Auch Alexandria Gieringer bemängelt, dass mit zweierlei Maß gemessen wird: „Während bei einer Veranstaltung die Besucher ihre Daten beim Eingang abgeben müssen, vorab der eigens ausgebildete Covid-19 Experte ausführlichste Anweisungen und Regeln für den Veranstaltungsbereich von der Bühne herunter erklärt und alle Anwesenden in vielen Bereichen Mund-Nasenschutz tragen müssen, gelten diese Regeln für die Menschen neben diesem eigens ausgewiesenen Veranstaltungsbereich nicht. So fühlen sich die Besucher verarscht!“. Peter Lindner berichtet ebenfalls von eigenen Erlebnissen: „Zuerst sind alle Leute mit Masken, Abstand und Covid-19 Beauftragtem auf einer Veranstaltung. Anschließend sitzt der Großteil dieser Leute ohne jeden Schutz und Abstand in einem Lokal neben der Veranstaltungslocation und schreit sich wegen der lauten Musik an– wo ist da die Logik?“. Diese unerfüllbaren Auflagen seien schuld daran, dass sich Veranstalter nicht trauen würden, neue Sachen zu machen. Wolfgang Maass trifft den Nagel auf den Kopf: „Die Freibäder und Lokale hier im Tiroler Oberland quellen vor Besuchern über, aber wir sollen bei den Veranstaltungen maximalen Abstand halten!?“.

Wie geht es aktuell den kleinen Konzert-Clubs und Veranstaltungszentren?

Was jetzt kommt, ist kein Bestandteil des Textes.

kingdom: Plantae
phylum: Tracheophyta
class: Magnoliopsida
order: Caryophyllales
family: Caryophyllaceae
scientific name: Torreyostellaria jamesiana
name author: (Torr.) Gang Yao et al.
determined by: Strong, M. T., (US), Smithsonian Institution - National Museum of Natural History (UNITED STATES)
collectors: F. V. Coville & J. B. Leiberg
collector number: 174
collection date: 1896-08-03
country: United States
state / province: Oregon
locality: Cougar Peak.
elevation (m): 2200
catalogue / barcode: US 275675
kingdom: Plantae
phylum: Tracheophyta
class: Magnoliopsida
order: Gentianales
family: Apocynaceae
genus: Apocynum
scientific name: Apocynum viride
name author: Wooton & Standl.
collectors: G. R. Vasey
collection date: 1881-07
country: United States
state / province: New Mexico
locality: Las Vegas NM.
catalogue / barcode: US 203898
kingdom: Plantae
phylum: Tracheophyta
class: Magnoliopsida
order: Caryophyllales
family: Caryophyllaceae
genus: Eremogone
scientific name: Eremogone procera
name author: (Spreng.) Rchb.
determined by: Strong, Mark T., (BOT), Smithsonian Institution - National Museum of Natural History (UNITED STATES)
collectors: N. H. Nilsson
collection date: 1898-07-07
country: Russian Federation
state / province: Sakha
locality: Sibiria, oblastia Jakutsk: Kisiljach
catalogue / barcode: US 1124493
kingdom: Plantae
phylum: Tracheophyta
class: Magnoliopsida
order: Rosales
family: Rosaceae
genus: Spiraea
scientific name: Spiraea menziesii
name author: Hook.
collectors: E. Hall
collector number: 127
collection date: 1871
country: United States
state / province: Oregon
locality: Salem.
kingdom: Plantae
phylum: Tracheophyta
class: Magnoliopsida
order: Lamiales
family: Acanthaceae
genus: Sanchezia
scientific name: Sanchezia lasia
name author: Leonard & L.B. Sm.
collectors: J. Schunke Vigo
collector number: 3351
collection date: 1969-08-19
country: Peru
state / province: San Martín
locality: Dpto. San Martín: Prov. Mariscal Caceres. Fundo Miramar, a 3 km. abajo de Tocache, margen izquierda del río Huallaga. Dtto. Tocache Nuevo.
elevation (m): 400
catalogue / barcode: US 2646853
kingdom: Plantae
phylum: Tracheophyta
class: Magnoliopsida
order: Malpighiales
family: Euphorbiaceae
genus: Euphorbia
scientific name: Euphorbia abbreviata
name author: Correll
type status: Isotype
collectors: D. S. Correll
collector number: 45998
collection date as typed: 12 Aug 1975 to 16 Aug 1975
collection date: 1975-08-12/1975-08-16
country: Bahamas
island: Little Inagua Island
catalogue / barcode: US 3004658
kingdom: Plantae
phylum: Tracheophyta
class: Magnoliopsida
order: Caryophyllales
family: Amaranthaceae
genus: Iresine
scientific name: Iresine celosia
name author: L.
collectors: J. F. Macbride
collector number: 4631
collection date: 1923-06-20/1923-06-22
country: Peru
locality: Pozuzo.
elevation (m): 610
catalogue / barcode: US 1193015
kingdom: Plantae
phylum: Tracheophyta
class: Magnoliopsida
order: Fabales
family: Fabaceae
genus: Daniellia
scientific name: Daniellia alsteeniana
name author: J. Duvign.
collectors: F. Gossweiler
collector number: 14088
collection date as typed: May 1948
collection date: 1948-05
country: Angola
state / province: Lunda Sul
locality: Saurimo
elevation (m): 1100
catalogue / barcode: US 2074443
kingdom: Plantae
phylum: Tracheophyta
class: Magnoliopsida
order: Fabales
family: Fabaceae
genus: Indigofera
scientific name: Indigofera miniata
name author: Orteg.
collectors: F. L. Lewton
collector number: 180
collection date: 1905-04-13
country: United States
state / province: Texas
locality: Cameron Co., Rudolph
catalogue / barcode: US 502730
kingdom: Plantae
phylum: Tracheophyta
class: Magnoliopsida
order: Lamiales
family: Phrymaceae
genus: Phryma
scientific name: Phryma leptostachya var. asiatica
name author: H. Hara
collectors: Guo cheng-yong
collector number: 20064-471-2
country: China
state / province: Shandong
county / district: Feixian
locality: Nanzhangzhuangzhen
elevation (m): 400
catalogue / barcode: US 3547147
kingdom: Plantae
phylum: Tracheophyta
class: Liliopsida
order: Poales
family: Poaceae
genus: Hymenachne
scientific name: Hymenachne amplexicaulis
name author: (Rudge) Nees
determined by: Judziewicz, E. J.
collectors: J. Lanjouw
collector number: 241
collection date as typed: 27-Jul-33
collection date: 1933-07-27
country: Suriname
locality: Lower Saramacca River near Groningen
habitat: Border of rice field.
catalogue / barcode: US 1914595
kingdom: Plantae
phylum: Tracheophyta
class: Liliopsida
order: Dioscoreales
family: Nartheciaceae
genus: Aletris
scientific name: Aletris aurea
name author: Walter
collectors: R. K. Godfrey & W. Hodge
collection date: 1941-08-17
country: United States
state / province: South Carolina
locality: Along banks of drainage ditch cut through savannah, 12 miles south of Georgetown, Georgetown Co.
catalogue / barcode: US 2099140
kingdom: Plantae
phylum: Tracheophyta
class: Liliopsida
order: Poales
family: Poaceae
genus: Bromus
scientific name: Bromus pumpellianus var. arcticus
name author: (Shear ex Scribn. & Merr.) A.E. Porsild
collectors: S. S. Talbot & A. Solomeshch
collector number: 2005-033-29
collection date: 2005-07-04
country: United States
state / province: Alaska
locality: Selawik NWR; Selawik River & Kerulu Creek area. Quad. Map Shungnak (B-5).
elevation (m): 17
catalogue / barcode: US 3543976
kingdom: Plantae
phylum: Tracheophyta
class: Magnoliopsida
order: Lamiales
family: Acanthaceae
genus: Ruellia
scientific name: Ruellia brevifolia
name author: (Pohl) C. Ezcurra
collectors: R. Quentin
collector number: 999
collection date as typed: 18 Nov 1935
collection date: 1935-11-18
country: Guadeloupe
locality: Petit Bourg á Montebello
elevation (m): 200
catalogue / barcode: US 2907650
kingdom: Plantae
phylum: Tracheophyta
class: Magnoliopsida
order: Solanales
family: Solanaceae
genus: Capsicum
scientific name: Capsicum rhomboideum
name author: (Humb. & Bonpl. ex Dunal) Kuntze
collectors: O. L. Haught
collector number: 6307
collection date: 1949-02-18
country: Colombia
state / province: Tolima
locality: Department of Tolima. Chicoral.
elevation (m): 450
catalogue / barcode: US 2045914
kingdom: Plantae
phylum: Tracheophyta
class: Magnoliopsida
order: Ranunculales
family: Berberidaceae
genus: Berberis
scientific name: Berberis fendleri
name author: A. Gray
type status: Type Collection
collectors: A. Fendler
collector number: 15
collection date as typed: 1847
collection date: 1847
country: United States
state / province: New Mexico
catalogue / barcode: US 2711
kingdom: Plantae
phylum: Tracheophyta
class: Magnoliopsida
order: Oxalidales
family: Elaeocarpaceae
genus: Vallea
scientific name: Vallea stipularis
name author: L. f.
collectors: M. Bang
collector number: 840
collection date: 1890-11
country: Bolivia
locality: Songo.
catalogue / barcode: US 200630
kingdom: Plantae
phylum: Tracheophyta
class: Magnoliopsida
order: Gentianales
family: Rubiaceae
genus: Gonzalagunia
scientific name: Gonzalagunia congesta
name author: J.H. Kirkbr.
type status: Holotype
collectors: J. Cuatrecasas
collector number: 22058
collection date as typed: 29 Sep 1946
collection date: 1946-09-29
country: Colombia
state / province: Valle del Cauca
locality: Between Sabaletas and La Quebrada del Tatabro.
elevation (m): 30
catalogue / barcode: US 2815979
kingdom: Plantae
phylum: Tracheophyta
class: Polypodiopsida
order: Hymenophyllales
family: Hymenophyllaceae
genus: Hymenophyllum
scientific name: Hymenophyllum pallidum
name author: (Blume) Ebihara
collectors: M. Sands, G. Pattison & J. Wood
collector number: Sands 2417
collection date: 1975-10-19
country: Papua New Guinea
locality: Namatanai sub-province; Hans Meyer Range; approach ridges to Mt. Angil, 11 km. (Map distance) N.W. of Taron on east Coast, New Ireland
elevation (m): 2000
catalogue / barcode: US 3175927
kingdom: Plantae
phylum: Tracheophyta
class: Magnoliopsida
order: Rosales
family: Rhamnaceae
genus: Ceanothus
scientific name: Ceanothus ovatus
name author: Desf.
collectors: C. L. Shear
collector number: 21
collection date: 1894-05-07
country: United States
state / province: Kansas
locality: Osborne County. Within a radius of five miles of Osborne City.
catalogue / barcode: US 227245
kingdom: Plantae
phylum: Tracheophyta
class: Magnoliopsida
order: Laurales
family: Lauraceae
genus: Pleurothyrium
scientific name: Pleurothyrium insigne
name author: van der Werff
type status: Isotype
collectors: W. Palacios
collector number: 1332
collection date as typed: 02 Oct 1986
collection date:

Lisi Feichter vom Livestage in der Andechsstraße in Innsbruck hatte mit einer „Cover Night“ am 24. Juli ihren Restart nach dem Lockdown. Passenderweise heißt eine der Bands, die dabei spielten „Black Corona“. „Ich kann indoor bis 100 Leute bei unbestuhlten Veranstaltungen hereinlassen. Das Publikum hält sich sehr diszipliniert an die Vorschriften, bis jetzt hat alles bestens funktioniert“, berichtet sie. Neu ist für sie die Situation, dass es schwierig ist, Bands zu buchen: „Viele Bands meinen, dass die nähere Zukunft ungewiss sei, und sagen deshalb von vorne herein ab. Andere fürchten sich vor Corona, es gibt also auch in der Musikwelt verschiedenste Meinungen!“. Trotzdem startet sie mit „Pogo in the Alps“ am 29. August ein weiteres Punkrock-Spektakel im Livestage.

Zusammenfassend sei erwähnt, dass sich die Aussagen der im Veranstaltungsbereich tätigen Befragten quer durch Tirol gleichen. Zwei Sachen wurden ebenfalls unisono bestätigt: Es fehle an einer gemeinsamen, starken Branchenvertretung, man sei in zu viele, kleine Gruppierungen aufgeteilt. Das ist eine Tatsache, an der die Branche selber schuld sei. Und, etwas überraschend für die Veranstalter: Selbst bei voll konzipierten und durchgeführten Sicherheitsauflagen seien immer noch sehr viele Menschen ängstlich und meiden daher den Besuch einer Veranstaltung. Das sei besonders bei Indoor-Veranstaltungen erkennbar. Trotz allem lebt auch in der vielfältigen Tiroler Veranstaltungsbranche die Hoffnung auf einen halbwegs vernünftigen Herbst und ein besseres 2021. Damit „Licht aus!“ weiterhin nur am Veranstaltungsende gilt und es nicht abseits der staatlich subventionierten und gefeierten Hochkultur endgültig dunkel wird!